Now call TIMER_Init() in the the inits of your code, and call TIMER_GetSysTick() to get the ticks value.
The obvious thing here is - we need root to access /dev/mem, however in my case the process was in root space anyway (accessing GPIO and some other stuff).

With that implementation I restarted the timing tests (the 1M calls test - look above):

Test of 1000000 calls to getSysTick() done in 0.109953[s].

The stability of high-res-time dependent code is now really what I needed:

we've got around 110 ns call instead of 800 ns to measure time
we're no longer getting values through system-call, so less chance for the thread getting preempted
the implementation is simple, however we need root privileges

FAQ - stuff from your emails

Q: Does the “Getting direct ticks” approach take over the (Raspian/Linux) system timer? In other words, does this approach change/alter/affect the running OS?
A: No, definitely not. It's just pure "read" of hardware 1us clock/counter. You can find more detailed explanation in Broadcom documentation of the CPU.

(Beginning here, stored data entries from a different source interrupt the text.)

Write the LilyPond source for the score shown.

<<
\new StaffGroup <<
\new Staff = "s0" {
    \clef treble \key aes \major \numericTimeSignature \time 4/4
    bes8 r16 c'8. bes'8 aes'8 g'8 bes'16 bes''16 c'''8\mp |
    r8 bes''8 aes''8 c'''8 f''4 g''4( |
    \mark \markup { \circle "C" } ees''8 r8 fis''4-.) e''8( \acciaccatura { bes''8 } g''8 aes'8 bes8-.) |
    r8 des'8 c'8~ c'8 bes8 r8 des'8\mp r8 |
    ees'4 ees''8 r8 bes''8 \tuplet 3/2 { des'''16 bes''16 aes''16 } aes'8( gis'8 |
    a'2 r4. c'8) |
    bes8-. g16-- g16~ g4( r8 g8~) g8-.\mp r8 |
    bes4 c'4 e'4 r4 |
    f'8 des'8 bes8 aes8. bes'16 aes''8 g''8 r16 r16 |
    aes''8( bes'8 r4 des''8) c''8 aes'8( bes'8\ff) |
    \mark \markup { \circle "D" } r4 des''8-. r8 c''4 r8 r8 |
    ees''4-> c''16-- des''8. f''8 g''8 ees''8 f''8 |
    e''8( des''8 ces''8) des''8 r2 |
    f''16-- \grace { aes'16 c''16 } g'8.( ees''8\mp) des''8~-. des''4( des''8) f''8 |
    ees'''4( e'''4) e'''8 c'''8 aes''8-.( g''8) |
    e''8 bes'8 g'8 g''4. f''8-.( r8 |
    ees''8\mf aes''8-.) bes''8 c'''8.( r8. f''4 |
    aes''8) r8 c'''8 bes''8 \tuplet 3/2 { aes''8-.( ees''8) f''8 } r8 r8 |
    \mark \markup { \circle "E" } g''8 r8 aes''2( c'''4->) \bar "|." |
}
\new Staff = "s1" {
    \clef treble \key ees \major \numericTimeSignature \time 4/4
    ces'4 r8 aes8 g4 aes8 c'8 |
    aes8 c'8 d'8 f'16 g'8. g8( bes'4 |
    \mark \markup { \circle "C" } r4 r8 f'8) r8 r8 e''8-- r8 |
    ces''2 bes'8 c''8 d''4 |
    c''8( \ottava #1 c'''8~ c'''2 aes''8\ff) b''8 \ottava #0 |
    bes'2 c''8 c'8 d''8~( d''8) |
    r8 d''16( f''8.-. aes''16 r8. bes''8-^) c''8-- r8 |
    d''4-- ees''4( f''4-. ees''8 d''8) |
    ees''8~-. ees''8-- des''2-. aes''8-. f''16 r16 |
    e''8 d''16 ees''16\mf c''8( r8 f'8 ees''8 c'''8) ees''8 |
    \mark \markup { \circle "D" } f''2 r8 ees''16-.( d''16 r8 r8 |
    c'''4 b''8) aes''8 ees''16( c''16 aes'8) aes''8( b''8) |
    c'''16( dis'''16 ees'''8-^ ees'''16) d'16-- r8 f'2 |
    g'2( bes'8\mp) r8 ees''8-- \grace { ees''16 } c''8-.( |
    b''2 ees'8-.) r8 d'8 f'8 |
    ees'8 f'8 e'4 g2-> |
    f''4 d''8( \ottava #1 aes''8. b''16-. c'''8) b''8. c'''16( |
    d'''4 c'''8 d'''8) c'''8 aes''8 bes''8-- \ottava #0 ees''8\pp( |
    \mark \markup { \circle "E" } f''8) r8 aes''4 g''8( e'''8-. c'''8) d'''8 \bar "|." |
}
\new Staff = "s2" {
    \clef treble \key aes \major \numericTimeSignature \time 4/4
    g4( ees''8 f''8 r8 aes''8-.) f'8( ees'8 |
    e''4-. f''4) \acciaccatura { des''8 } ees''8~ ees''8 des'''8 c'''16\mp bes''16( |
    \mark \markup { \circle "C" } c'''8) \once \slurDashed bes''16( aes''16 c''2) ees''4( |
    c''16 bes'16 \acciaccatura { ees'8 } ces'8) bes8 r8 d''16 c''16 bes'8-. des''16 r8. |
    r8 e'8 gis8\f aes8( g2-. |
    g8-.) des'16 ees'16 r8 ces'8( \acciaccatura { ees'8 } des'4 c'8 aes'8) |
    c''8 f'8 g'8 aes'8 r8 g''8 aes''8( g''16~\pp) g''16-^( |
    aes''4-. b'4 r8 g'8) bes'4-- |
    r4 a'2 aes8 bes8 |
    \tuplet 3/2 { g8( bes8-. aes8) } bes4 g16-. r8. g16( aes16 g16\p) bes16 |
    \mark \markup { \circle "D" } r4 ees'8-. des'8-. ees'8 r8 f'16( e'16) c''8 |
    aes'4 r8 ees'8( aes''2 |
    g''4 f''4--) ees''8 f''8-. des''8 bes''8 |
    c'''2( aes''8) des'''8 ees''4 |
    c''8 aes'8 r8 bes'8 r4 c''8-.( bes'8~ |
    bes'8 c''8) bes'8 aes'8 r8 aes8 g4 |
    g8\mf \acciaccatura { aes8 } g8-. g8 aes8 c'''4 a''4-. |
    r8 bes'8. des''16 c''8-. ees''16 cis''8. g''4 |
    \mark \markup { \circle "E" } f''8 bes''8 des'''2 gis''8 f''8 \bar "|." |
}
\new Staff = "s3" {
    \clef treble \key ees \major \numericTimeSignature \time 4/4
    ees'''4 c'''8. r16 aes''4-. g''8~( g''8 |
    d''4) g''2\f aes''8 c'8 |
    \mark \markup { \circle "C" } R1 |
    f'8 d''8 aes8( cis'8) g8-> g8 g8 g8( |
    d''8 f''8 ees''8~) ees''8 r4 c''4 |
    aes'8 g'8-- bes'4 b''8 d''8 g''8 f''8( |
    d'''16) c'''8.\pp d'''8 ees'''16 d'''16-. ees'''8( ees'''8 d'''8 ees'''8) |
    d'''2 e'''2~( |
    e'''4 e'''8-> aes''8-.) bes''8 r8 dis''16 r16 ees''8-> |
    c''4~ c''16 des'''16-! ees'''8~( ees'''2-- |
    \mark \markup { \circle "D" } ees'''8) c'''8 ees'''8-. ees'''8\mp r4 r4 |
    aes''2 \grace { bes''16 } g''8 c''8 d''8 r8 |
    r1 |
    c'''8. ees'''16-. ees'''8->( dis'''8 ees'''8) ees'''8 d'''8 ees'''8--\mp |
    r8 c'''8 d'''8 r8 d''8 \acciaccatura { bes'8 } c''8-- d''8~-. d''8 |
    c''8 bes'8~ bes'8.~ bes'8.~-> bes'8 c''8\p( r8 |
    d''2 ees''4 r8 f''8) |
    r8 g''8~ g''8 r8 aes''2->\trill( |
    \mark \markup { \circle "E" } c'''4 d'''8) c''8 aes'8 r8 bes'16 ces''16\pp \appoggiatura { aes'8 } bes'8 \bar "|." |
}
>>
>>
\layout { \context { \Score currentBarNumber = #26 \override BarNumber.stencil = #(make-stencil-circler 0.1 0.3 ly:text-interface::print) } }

Q: At company XXXX, we have coding problem YYYY with Raspberry Pi, can you help us ?
A: Sure, why not. I'd be happy to provide my consultancy service or to implement something for you - contact me for more details.

Q: I'm not a company, I'm just working on personal project XXXX. I'm stuck with YYYY, can you help me ?
A: If the question is interesting - send me detailed info. Maybe it's so interesting I'll try to work out the answer.
If it's not you can alwasy try Pi forums. I have very limited amount of time and family to feed :) Simply can't work for free to cover your experiments.